I changed the construct_storyfile_z in table.c (and reused OMIT_UNUSED_ROUTINES) as below:

static void construct_storyfile_z(void)
{   uchar *p;
    int32 i, j, k, l, mark, objs, strings_length, code_length,
          limit=0, excess=0, extend_offset=0, headerext_length=0;
    int32 globals_at=0, dictionary_at=0, actions_at=0, preactions_at=0,
          abbrevs_at=0, prop_defaults_at=0, object_tree_at=0, object_props_at=0,
          grammar_table_at=0, charset_at=0, headerext_at=0,
          terminating_chars_at=0, unicode_at=0, id_names_length=0,
          static_arrays_at=0;
    int skip_backpatching = FALSE;
    char *output_called = "story file";

    ASSERT_ZCODE();

	if (!OMIT_UNUSED_ROUTINES) {
		individual_name_strings =
			my_calloc(sizeof(int32), no_individual_properties,
				"identifier name strings");
		action_name_strings =
			my_calloc(sizeof(int32), no_actions + no_fake_actions,
				"action name strings");
		attribute_name_strings =
			my_calloc(sizeof(int32), 48,
				"attribute name strings");
		array_name_strings =
			my_calloc(sizeof(int32),
				no_symbols,
				"array name strings");

		write_the_identifier_names();
	} else
	{
		individual_name_strings =
			my_calloc(sizeof(int32), 1,
				"identifier name strings");
		action_name_strings =
			my_calloc(sizeof(int32), 1,
				"action name strings");
		attribute_name_strings =
			my_calloc(sizeof(int32), 1,
				"attribute name strings");
		array_name_strings =
			my_calloc(sizeof(int32),
				1,
				"array name strings");	
	}

This made the minimal.inf ca 850 bytes smaller (24178 bytes instead of 25015). I also tested it on the reverse engineered version of Curses! where it went from 257.636 bytes to 255.412 bytes. I could play Curses! all the way through to the end without any side-effects.

1 Like

It’s possible, but like I said, it’s a great deal of hassle.

This change would affect other system constants as well: #action_names_array, #array_names_array, #fake_action_names_array, #attribute_names_array, #global_names_array, #routine_names_array, #constant_names_array.

Also, to do it right, you’d want to skip generating those strings from the string table as well as skipping the identifiers table.

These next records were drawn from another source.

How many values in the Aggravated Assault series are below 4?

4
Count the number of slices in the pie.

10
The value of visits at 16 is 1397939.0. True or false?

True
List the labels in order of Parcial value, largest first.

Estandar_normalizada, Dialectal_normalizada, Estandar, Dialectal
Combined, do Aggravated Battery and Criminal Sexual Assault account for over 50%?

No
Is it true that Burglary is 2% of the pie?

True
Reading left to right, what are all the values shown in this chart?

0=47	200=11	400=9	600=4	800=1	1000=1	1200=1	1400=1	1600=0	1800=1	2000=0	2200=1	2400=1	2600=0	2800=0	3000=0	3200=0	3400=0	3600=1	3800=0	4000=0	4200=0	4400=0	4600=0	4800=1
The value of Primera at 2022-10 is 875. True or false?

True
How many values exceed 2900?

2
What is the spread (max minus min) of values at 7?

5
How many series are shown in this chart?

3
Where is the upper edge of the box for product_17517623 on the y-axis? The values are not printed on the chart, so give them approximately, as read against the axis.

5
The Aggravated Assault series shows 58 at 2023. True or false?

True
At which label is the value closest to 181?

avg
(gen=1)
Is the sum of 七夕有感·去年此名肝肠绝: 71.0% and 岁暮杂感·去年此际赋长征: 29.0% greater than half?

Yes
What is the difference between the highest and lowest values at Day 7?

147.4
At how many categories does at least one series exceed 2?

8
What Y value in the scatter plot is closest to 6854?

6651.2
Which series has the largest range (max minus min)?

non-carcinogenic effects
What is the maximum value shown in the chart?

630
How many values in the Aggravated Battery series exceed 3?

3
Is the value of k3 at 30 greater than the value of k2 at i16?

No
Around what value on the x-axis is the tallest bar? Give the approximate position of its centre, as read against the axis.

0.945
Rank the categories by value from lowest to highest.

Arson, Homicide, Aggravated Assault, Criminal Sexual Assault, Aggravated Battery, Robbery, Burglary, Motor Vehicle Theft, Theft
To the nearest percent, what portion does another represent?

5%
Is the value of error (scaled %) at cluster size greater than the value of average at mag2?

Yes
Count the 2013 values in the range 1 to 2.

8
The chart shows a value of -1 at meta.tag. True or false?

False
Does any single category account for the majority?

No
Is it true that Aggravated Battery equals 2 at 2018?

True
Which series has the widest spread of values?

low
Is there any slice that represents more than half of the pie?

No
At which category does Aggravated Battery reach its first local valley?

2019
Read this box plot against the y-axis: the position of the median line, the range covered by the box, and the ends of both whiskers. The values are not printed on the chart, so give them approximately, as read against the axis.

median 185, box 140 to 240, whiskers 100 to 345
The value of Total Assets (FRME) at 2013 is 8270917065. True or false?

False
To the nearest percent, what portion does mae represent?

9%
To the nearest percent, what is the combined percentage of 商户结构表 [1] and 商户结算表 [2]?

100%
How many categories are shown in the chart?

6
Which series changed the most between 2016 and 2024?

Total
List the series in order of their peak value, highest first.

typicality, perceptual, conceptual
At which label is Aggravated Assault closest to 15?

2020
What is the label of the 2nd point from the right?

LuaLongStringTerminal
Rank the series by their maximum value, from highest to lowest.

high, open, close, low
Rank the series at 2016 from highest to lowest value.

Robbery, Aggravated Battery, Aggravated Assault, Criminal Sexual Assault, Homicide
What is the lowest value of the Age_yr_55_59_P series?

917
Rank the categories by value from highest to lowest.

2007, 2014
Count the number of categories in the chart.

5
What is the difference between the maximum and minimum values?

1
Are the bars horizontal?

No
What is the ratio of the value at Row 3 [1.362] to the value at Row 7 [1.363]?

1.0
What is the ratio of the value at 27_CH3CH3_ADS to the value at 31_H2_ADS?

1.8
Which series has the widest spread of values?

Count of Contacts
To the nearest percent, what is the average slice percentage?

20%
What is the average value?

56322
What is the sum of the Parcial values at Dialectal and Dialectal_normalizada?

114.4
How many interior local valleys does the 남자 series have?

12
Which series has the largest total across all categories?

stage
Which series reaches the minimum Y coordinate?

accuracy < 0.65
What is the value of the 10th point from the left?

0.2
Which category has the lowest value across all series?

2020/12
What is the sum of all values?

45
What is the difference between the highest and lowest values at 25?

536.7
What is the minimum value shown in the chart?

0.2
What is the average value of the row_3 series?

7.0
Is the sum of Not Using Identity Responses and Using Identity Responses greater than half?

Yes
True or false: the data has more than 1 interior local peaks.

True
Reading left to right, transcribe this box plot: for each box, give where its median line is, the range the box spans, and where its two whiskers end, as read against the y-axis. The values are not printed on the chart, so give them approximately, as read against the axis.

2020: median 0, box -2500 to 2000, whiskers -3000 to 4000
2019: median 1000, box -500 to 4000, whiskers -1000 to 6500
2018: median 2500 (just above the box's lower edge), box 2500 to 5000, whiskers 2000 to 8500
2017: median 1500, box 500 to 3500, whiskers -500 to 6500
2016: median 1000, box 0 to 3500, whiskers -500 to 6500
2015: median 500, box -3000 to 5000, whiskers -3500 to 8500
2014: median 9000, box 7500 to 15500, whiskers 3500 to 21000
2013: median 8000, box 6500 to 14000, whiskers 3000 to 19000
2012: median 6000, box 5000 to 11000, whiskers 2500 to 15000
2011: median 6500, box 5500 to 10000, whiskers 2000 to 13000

Tracking down all of those corners and making sure the compiler emits an error or error-generating code, in every instance, for all combinations of -D and -S – this is a very complicated change we’re talking about.

1 Like

I added a feature request issue as Option to skip the symbol names table · Issue #204 · DavidKinder/Inform6 · GitHub , summarizing this thread.

3 Likes

Update: I got this working. It’s now in the I6 repo and will be in the next I6 release.

The compiler option is $OMIT_SYMBOL_TABLE=1. At a quick benchmark, it saves 3120 bytes when compiling Advent.z5 with the 6/12 library. When compiling Library of Horror to z3 with PunyLib, it saves 1666 bytes.

I dealt with the debug messages by just having the compiler throw an error if you refer to the #identifiers_table system constant, or any of its ilk.

Error: OMIT_SYMBOL_TABLE omits system constant “identifiers_table”

The practical result is that you can’t use -D debug mode and $OMIT_SYMBOL_TABLE=1 at the same time. Both the standard library and PunyLib try to print symbol names in their debug verbs, and the point of $OMIT_SYMBOL_TABLE=1 is that the symbols just ain’t there.

The libraries could be updated to be smart about this case, but I’m not sure it’s worth the effort. The current behavior is reasonable – this is an option for release mode only.